[Saved data entries]
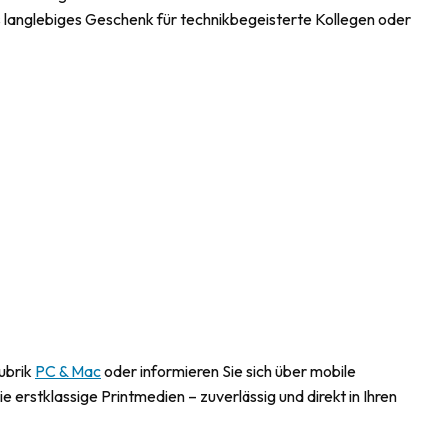
s langlebiges Geschenk für technikbegeisterte Kollegen oder
.
ubrik
PC & Mac
oder informieren Sie sich über mobile
ie erstklassige Printmedien – zuverlässig und direkt in Ihren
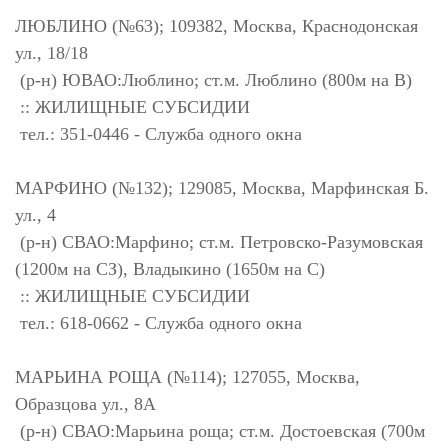
ЛЮБЛИНО (№63); 109382, Москва, Краснодонская
ул., 18/18
(р-н) ЮВАО:Люблино; ст.м. Люблино (800м на В)
:: ЖИЛИЩНЫЕ СУБСИДИИ
тел.: 351-0446 - Служба одного окна
МАРФИНО (№132); 129085, Москва, Марфинская Б.
ул., 4
(р-н) СВАО:Марфино; ст.м. Петровско-Разумовская
(1200м на СЗ), Владыкино (1650м на С)
:: ЖИЛИЩНЫЕ СУБСИДИИ
тел.: 618-0662 - Служба одного окна
МАРЬИНА РОЩА (№114); 127055, Москва,
Образцова ул., 8А
(р-н) СВАО:Марьина роща; ст.м. Достоевская (700м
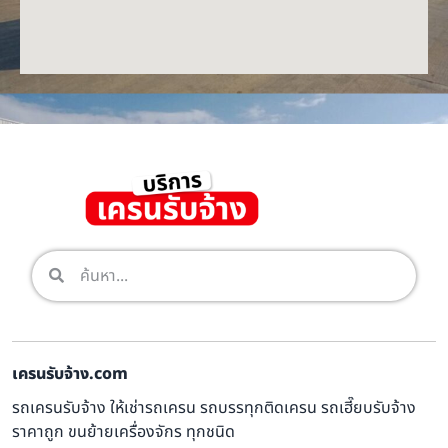
เครนรับจ้าง.com
รถเครนรับจ้าง ให้เช่ารถเครน รถบรรทุกติดเครน รถเฮี๊ยบรับจ้าง
ราคาถูก ขนย้ายเครื่องจักร ทุกชนิด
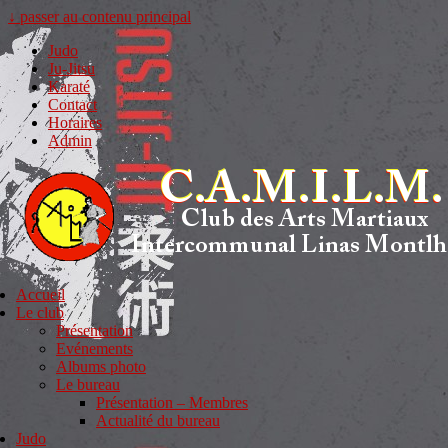
↓ passer au contenu principal
Judo
Ju-Jitsu
Karaté
Contact
Horaires
Admin
Accueil
Le club
Présentation
Evénements
Albums photo
Le bureau
Présentation – Membres
Actualité du bureau
Judo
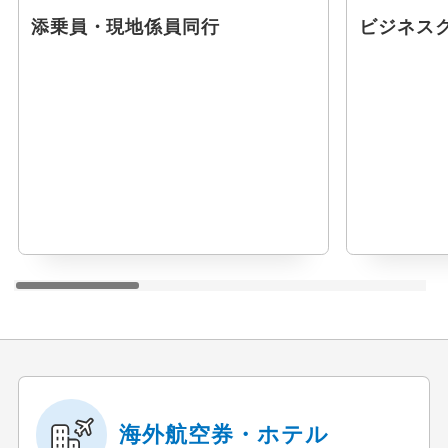
添乗員・現地係員同行
ビジネス
海外航空券・ホテル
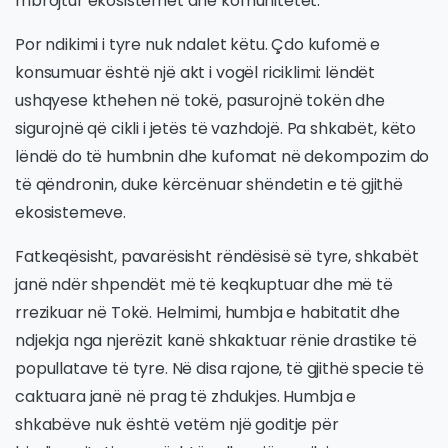
mbrojtur ekosistemet dhe komunitetet.
Por ndikimi i tyre nuk ndalet këtu. Çdo kufomë e
konsumuar është një akt i vogël riciklimi: lëndët
ushqyese kthehen në tokë, pasurojnë tokën dhe
sigurojnë që cikli i jetës të vazhdojë. Pa shkabët, këto
lëndë do të humbnin dhe kufomat në dekompozim do
të qëndronin, duke kërcënuar shëndetin e të gjithë
ekosistemeve.
Fatkeqësisht, pavarësisht rëndësisë së tyre, shkabët
janë ndër shpendët më të keqkuptuar dhe më të
rrezikuar në Tokë. Helmimi, humbja e habitatit dhe
ndjekja nga njerëzit kanë shkaktuar rënie drastike të
popullatave të tyre. Në disa rajone, të gjithë specie të
caktuara janë në prag të zhdukjes. Humbja e
shkabëve nuk është vetëm një goditje për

**TASK REQUIREMENTS**
Leave out every picture, and write out exactly the lines from the one with "МАРЬИНА РОЩА (№114);" through the end of the records above, both ends included.

**WRITTEN ANSWER**
МАРЬИНА РОЩА (№114); 127055, Москва,
Образцова ул., 8А
(р-н) СВАО:Марьина роща; ст.м. Достоевская (700м
เครนรับจ้าง.com
รถเครนรับจ้าง ให้เช่ารถเครน รถบรรทุกติดเครน รถเฮี๊ยบรับจ้าง
ราคาถูก ขนย้ายเครื่องจักร ทุกชนิด
↓ passer au contenu principal
Judo
Ju-Jitsu
Karaté
Contact
Horaires
Admin
Accueil
Le club
Présentation
Evénements
Albums photo
Le bureau
Présentation – Membres
Actualité du bureau
Judo
添乗員・現地係員同行
ビジネス
海外航空券・ホテル
mbrojtur ekosistemet dhe komunitetet.
Por ndikimi i tyre nuk ndalet këtu. Çdo kufomë e
konsumuar është një akt i vogël riciklimi: lëndët
ushqyese kthehen në tokë, pasurojnë tokën dhe
sigurojnë që cikli i jetës të vazhdojë. Pa shkabët, këto
lëndë do të humbnin dhe kufomat në dekompozim do
të qëndronin, duke kërcënuar shëndetin e të gjithë
ekosistemeve.
Fatkeqësisht, pavarësisht rëndësisë së tyre, shkabët
janë ndër shpendët më të keqkuptuar dhe më të
rrezikuar në Tokë. Helmimi, humbja e habitatit dhe
ndjekja nga njerëzit kanë shkaktuar rënie drastike të
popullatave të tyre. Në disa rajone, të gjithë specie të
caktuara janë në prag të zhdukjes. Humbja e
shkabëve nuk është vetëm një goditje për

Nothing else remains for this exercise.